▶ [Exercise]
Search the listing below for the line containing "thumb ip: (56, 3)". From there through the line containing "index pip: (238, 238)", transcribe every line exactly, both ends included.

▶ [Entries shown]
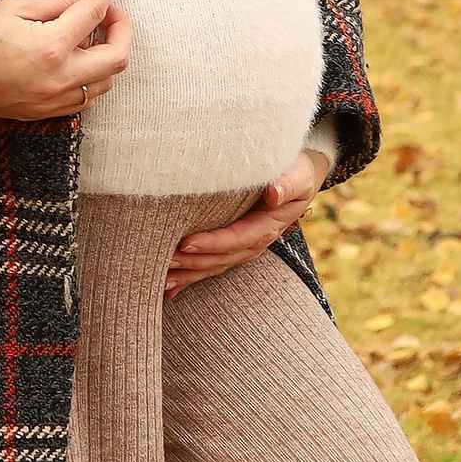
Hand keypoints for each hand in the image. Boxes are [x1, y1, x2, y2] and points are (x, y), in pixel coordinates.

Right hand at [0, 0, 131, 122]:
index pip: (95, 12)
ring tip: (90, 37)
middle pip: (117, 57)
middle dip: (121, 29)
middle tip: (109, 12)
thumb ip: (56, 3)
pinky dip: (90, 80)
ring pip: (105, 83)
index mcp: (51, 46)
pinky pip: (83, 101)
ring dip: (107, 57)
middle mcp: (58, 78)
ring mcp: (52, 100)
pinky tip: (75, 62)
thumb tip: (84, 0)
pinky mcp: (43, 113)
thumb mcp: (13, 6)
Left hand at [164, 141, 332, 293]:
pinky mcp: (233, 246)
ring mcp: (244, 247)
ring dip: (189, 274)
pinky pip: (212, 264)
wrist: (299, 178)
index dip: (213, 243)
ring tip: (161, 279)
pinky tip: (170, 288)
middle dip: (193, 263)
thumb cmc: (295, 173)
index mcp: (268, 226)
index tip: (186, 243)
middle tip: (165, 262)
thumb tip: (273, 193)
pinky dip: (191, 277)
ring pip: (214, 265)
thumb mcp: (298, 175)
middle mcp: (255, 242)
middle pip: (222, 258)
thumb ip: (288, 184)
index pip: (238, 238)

==

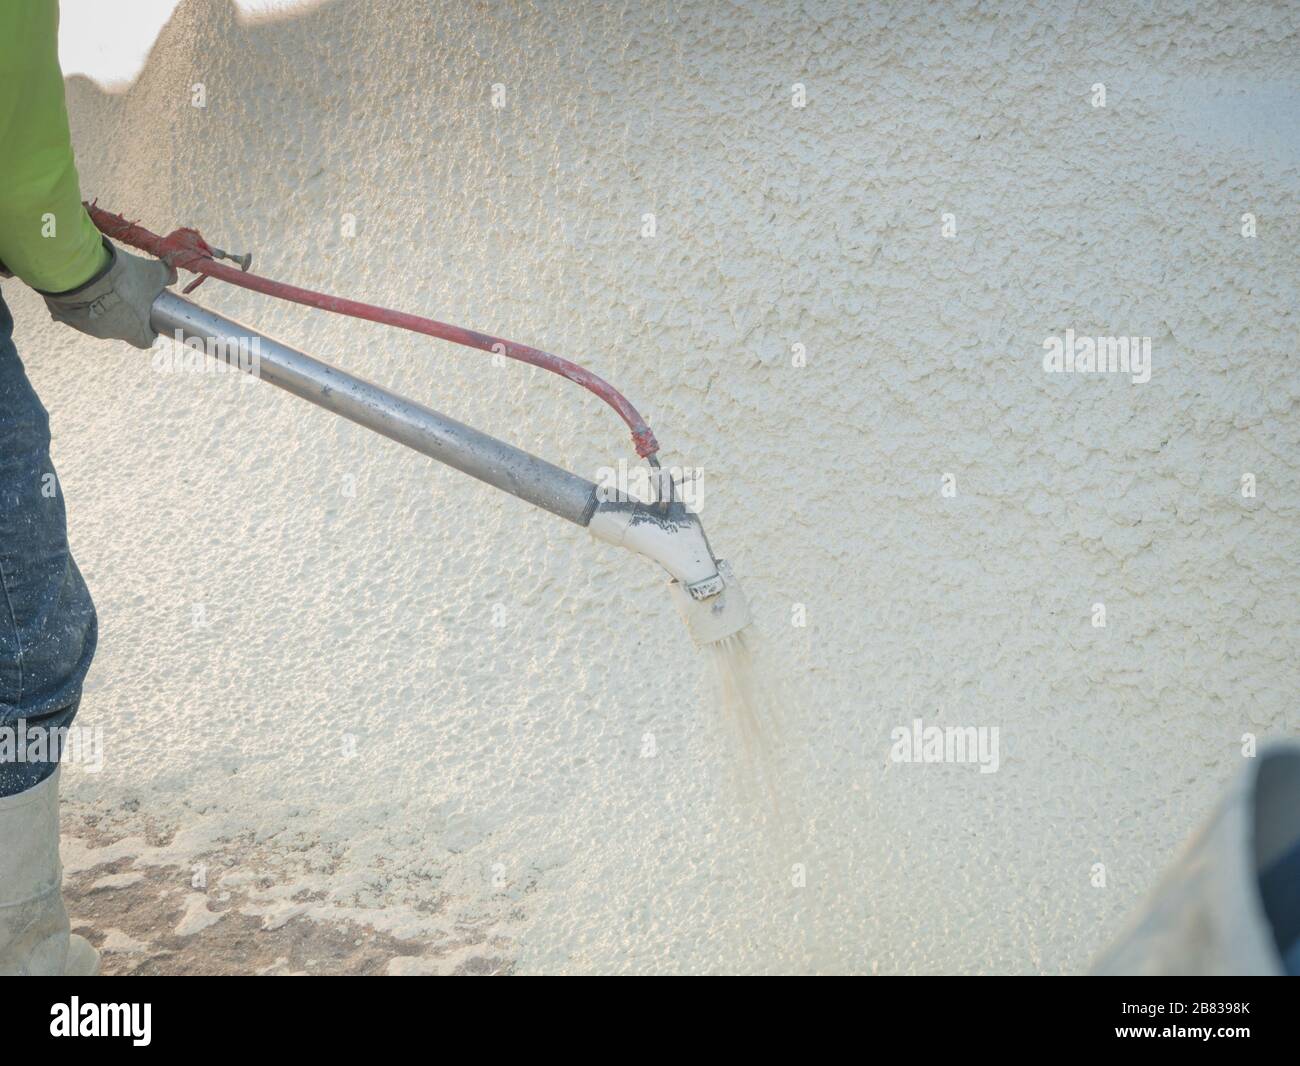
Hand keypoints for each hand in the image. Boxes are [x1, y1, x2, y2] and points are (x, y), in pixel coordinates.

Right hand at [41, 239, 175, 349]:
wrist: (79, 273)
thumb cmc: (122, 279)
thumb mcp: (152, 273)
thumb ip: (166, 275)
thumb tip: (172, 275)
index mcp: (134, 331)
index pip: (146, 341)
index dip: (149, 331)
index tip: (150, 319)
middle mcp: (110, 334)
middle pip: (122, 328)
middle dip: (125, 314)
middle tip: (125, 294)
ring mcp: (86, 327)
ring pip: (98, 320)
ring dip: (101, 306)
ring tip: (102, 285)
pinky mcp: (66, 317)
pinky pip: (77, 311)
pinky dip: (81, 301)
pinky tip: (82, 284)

▶ [Task answer]
thumb ip: (56, 3)
pinky dip: (90, 80)
ring pip: (105, 83)
index mcp: (51, 46)
pinky pip: (83, 101)
ring dip: (107, 57)
middle mcp: (58, 78)
ring mcp: (52, 100)
pinky tip: (75, 62)
thumb tip: (84, 0)
pinky mcp: (43, 113)
thumb mcp: (13, 6)
Left hand at [164, 141, 332, 293]:
pinky mcp: (233, 246)
ring mcp: (244, 247)
ring dip: (189, 274)
pinky pip: (212, 264)
wrist: (299, 178)
index dip: (213, 243)
ring tip: (161, 279)
pinky tip: (170, 288)
middle dip: (193, 263)
thumb cmc: (295, 173)
index mcp: (268, 226)
index tip: (186, 243)
middle tip: (165, 262)
thumb tip: (273, 193)
pinky dip: (191, 277)
ring pip: (214, 265)
thumb mcp: (298, 175)
middle mcp: (255, 242)
middle pip: (222, 258)
thumb ip: (288, 184)
index pip: (238, 238)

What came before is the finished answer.